Ser guardián de la vida es la misión de los “iku”, la gente y la vida hoy debe estar en el debate del futuro. Es un debate oportuno a propósito de las consecuencias del desarrollo.
Mis propuestas en el Plan de Desarrollo se centró en:
Bogotá capital mundial del agua. Tenemos el páramo más grande del planeta Tierra. Sumapaz es el 48% del territorio de Bogotá (78.000 Km. aprox.). En donde el agua es el principio ordenador del mismo. Y donde se busca fortalecer procesos de apropiación socio-cultural del territorio que responda a un modelo de ciudad sostenible. Agrópolis con soberanía alimentaria en el marco del debate de región central, el 75% del territorio de Bogotá es rural, del cual el 27% tiene vocación agrícola y el resto es de conservación por los nacimientos de fuente de agua. Los pequeños productores de la región central Boyacá, Tolima, Meta, Huila y Cundinamarca aportan el 88% al abastecimiento de alimentos de la ciudad.
El propósito es incentivar la vocación agrícola de los suelos de la región, que responda a la demanda de alimentos sanos de Bogotá D.C. como un asunto de seguridad Nacional. Impulsar la cultura campesina y formas productivas adecuadas para la conservación de nuestros ecosistemas, y reconocer los servicios ambientales de nuestra ruralidad.
Bacatá Distrito intercultural de América, como escenario de diálogo entre las diferentes culturas y de reencuentro de la modernidad con nuestras raíces para concebir el futuro.
Democratización de presupuesto público, para que las comunidades organizadas del Distrito participen en la ejecución del presupuesto público. Sectores estratégicos como, la cultura y el ambiente, puedan contar con presupuestos dignos y políticas públicas a la altura de las necesidades que tiene la ciudad.

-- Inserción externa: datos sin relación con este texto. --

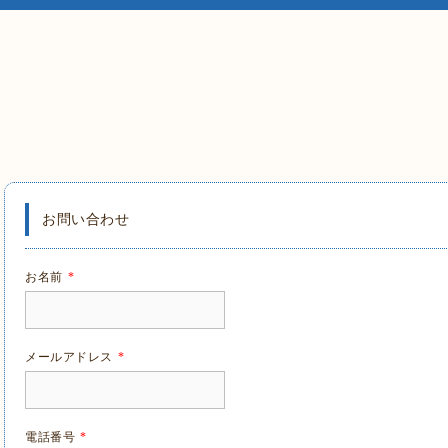
お問い合わせ
お名前
*
メールアドレス
*
電話番号
*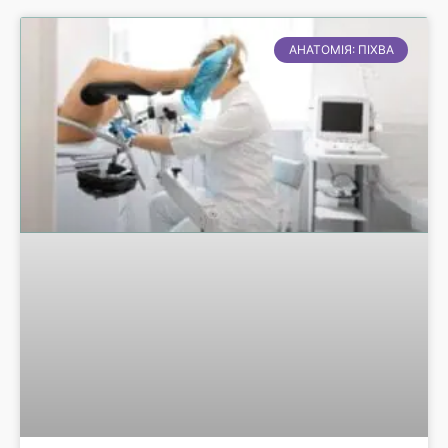
АНАТОМІЯ: ПІХВА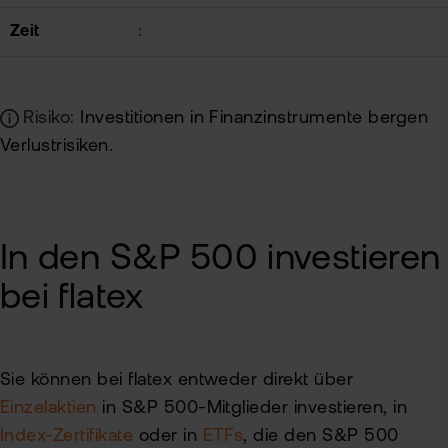
Zeit
:
Risiko:
Investitionen in Finanzinstrumente bergen
Verlustrisiken.
In den S&P 500 investieren
bei flatex
Sie können bei flatex entweder direkt über
Einzelaktien
in S&P 500-Mitglieder investieren, in
Index-Zertifikate
oder in
ETFs
, die den S&P 500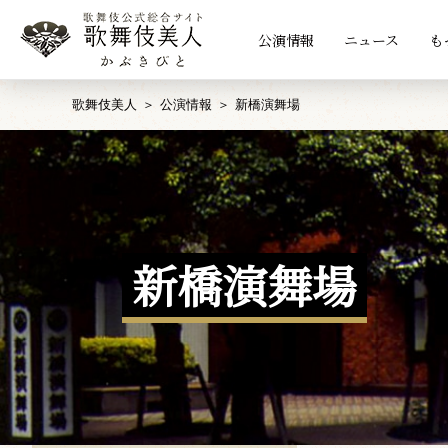
公演情報
ニュース
も
歌舞伎美人
公演情報
新橋演舞場
新橋演舞場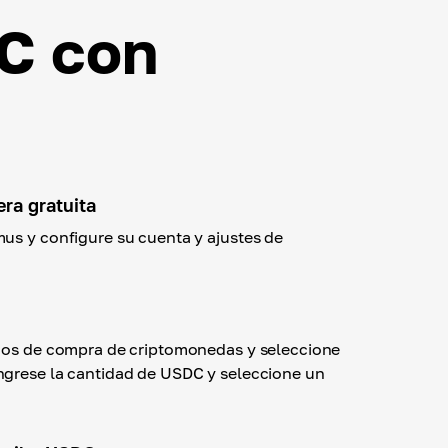
C con
era gratuita
us y configure su cuenta y ajustes de
odos de compra de criptomonedas y seleccione
ngrese la cantidad de USDC y seleccione un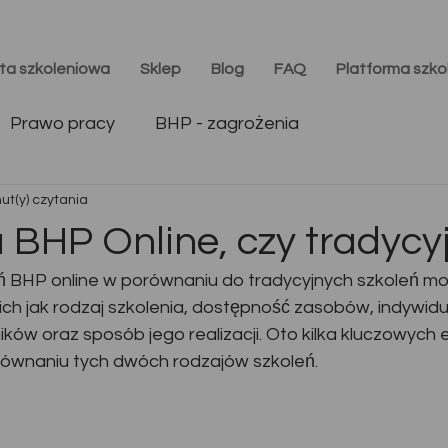
ta szkoleniowa
Sklep
Blog
FAQ
Platforma szk
Prawo pracy
BHP - zagrożenia
ut(y) czytania
a BHP Online, czy tradycy
 BHP online w porównaniu do tradycyjnych szkoleń mo
ich jak rodzaj szkolenia, dostępność zasobów, indywidu
ików oraz sposób jego realizacji. Oto kilka kluczowych
równaniu tych dwóch rodzajów szkoleń.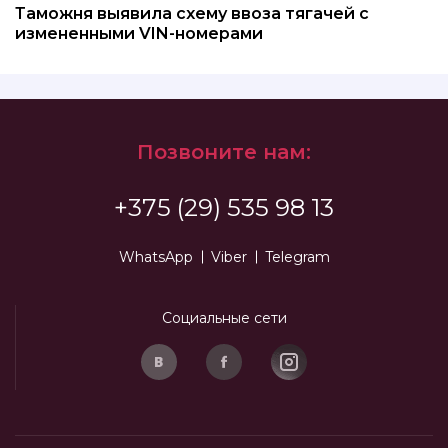
Таможня выявила схему ввоза тягачей с
измененными VIN-номерами
Позвоните нам:
+375 (29) 535 98 13
WhatsApp
Viber
Telegram
Социальные сети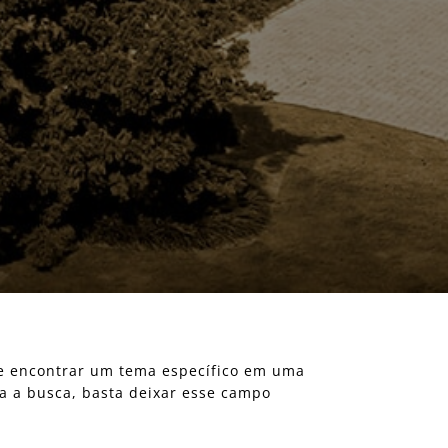
eje encontrar um tema específico em uma
ra a busca, basta deixar esse campo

Por último, Colombia está en mora de incorporar la visión étnica de la vida dentro de sus procesos de desarrollo y políticas públicas. La institucionalidad y las leyes han sido concebidas desde una mirada profundamente antropo-eurocéntrica, muy distante de nuestra realidad mestiza y territorial que desconoce nuestra tradición jurídica indígena, la ley “sé” (ley de origen), donde la naturaleza tiene derechos y nos permite reconciliarnos con la vida.